■ How to complete this task:
All of the records shown below need to be copied with no differences.

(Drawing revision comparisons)
*****
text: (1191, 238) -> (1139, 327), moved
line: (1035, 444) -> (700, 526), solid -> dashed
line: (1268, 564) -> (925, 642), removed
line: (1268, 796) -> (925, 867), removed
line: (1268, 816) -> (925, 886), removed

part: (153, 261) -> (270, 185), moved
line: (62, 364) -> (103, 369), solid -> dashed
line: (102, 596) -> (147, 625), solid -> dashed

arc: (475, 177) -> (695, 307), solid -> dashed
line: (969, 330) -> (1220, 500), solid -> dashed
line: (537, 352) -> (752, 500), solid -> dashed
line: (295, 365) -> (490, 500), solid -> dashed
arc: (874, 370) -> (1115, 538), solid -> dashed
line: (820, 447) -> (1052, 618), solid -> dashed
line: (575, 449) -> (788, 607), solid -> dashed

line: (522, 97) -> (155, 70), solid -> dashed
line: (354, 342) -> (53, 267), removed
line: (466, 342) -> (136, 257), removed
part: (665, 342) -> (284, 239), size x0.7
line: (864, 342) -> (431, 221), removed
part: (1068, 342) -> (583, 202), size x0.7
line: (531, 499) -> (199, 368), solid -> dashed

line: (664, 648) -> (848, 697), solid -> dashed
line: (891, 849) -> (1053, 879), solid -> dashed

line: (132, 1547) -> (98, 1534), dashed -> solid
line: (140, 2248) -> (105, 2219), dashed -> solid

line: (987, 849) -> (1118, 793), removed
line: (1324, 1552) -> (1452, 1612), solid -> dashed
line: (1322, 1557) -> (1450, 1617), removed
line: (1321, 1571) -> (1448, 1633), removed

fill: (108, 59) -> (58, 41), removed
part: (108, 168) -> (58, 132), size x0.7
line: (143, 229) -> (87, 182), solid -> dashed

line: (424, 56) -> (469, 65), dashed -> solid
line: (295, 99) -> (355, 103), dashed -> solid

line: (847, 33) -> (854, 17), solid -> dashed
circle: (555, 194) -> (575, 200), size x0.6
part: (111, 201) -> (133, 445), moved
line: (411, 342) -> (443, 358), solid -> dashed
*****
■ Expected answer:
text: (1191, 238) -> (1139, 327), moved
line: (1035, 444) -> (700, 526), solid -> dashed
line: (1268, 564) -> (925, 642), removed
line: (1268, 796) -> (925, 867), removed
line: (1268, 816) -> (925, 886), removed

part: (153, 261) -> (270, 185), moved
line: (62, 364) -> (103, 369), solid -> dashed
line: (102, 596) -> (147, 625), solid -> dashed

arc: (475, 177) -> (695, 307), solid -> dashed
line: (969, 330) -> (1220, 500), solid -> dashed
line: (537, 352) -> (752, 500), solid -> dashed
line: (295, 365) -> (490, 500), solid -> dashed
arc: (874, 370) -> (1115, 538), solid -> dashed
line: (820, 447) -> (1052, 618), solid -> dashed
line: (575, 449) -> (788, 607), solid -> dashed

line: (522, 97) -> (155, 70), solid -> dashed
line: (354, 342) -> (53, 267), removed
line: (466, 342) -> (136, 257), removed
part: (665, 342) -> (284, 239), size x0.7
line: (864, 342) -> (431, 221), removed
part: (1068, 342) -> (583, 202), size x0.7
line: (531, 499) -> (199, 368), solid -> dashed

line: (664, 648) -> (848, 697), solid -> dashed
line: (891, 849) -> (1053, 879), solid -> dashed

line: (132, 1547) -> (98, 1534), dashed -> solid
line: (140, 2248) -> (105, 2219), dashed -> solid

line: (987, 849) -> (1118, 793), removed
line: (1324, 1552) -> (1452, 1612), solid -> dashed
line: (1322, 1557) -> (1450, 1617), removed
line: (1321, 1571) -> (1448, 1633), removed

fill: (108, 59) -> (58, 41), removed
part: (108, 168) -> (58, 132), size x0.7
line: (143, 229) -> (87, 182), solid -> dashed

line: (424, 56) -> (469, 65), dashed -> solid
line: (295, 99) -> (355, 103), dashed -> solid

line: (847, 33) -> (854, 17), solid -> dashed
circle: (555, 194) -> (575, 200), size x0.6
part: (111, 201) -> (133, 445), moved
line: (411, 342) -> (443, 358), solid -> dashed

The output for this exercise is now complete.